Tigger 2

 
What’s in a name?

	At the Farmer’s Market there are 14 puppies in a cardboard box. One of the puppies, still blind, clambers whimpering over the side of the box and totters toward me. An elderly lady picks him up, thrusts him towards me and says: 
	“Here: he’s your dog. He wants to be with you!” 
	“No way, Lady!” I say and turn away.

	When I exit the market, I walk past the dog box. There are five dogs left but the one that wandered in my direction has gone. The salesman calls out to me: “Hey you!” He walks towards me. 
	“That woman said you’d be back for your dog. Here: take him!” He unzips his coat, and there’s the dog, snuggled against his chest.	
            “When was he born?” I ask. 
	“January 16!” comes the reply. 
	January 16 is my birthday. Today is March 8, the anniversary of my mother’s death. The dog is 53 days old, much too young to leave his mother.	
	
	When I get home, my wife tells me to take the dog straight back to the market. 
	“I can’t do that!” I say. “The man will be gone by now.” 		
            “But we don’t know anything about the dog!”
	“I’ll clean up after it.” I say. “I’ll feed it and train it.”
	“You’ll have to put it in a cage.” She tells me. “I’m not having it peeing and pooping all over the floor. You know why they’re called poopies.” 

	Later that evening, I force the little puppy into the old dog’s crate, and I retire to bed. No sooner have I gone upstairs than there’s an unholy noise from the kitchen. 
	“Help me!” I say to my wife.
	She laughs. “Not a chance! You know the rules!” 

	Down in the kitchen the puppy is in distress. I take him out of his cage and he waddles and wags and promptly pees. I clean up after him and wonder what to do. The cage isn’t a solution. There’s no box in which to put him and any form of captivity sets him howling again. I gather my sleeping bag and a couple of cushions and I lie down on the kitchen floor. He immediately snuggles up to me, finds my finger, and sucks on it.

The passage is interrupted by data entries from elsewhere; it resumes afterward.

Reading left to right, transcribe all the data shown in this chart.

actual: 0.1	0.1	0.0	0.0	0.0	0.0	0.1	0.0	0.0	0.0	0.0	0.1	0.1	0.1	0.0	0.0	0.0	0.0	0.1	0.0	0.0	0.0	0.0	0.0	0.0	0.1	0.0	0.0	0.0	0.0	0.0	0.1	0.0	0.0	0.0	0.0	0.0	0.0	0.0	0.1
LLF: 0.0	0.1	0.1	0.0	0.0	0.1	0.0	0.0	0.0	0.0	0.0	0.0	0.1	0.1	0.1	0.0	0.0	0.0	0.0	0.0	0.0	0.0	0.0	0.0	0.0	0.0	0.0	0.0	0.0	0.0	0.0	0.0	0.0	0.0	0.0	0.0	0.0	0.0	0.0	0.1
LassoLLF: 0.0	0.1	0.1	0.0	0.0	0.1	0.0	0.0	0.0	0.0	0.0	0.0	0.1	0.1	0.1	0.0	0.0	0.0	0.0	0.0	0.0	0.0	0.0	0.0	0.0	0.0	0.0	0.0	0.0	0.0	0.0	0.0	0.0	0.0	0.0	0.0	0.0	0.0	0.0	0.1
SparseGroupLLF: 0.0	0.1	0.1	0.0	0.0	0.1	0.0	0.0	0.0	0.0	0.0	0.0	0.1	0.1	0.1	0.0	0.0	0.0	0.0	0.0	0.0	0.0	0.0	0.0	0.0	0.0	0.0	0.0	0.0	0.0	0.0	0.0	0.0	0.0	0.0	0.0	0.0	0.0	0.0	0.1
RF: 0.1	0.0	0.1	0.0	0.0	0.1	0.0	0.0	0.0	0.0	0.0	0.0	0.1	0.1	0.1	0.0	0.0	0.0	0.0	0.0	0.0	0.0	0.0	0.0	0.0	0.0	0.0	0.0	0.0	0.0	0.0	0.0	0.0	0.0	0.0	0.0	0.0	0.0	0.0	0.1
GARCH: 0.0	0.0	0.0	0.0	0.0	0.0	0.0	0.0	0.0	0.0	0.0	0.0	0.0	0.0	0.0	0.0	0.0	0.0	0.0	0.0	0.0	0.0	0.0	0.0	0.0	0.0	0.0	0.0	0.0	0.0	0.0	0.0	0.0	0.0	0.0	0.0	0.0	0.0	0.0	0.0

	I get up off the floor, make my way to the fridge, open the door, and pour a glass of milk; for the rest of the night, every time the dog gets restless, I stick my finger into the milk and the dog sucks my finger. I spend the next week doing this.
	
	While I’m lying on the floor, I study the dog. 
	“What is your name?” I ask him constantly. 
	Then, one night, as I watch him bounce across the room towards my milky finger, I know what to call him.
	“Tigger!”
	If I had waited another week, I might have called him Pooh! 

	Tigger never leaves me. He is like an orphaned duck who follows the first human being who feeds it. Tigger follows me around the house with his nose behind my knee and if I stop suddenly, he bumps into me. 

	My wife has started to call me Dada Duck. I now call her Mother Duck and our daughter has been renamed Baby Duck. Tigger has a second name: Dada Duck Dog.	

	We have a little corner piece on our lot where the roads join and all the dogs stop, including mine. I went out there one day and put up a large sign with “Pooh Corner!” written on it. Beside it I placed an arrow which points “To the house!”

	All the children on the block love Tigger. When he came home, he weighed 6 pound and covered six tiles. Full grown, he weighs 110 pound and covers 108 tiles! He is gentle and well-behaved and all the children love him. Some want to buy a little saddle and ride him, but I won’t let them do that.

	The children on the block now call me Christopher Robin. 
	At Christmas, they bring me pots of honey.

            As eleven years went by, Tigger grew old and slow.

            He developed cancer and had arthritis.
            On fine days he was fine, but on damp days he could hardly place one foot in front of the other. He had difficulty climbing the stairs and would sleep for hours rising only for his morning and evening walks and his food.

	Yesterday, el cinco de mayo, at 12 noon, Tigger passed away.

	Today, there is a little white cross at the corner of our lot.
The children have laid a path of flowers beside the cross.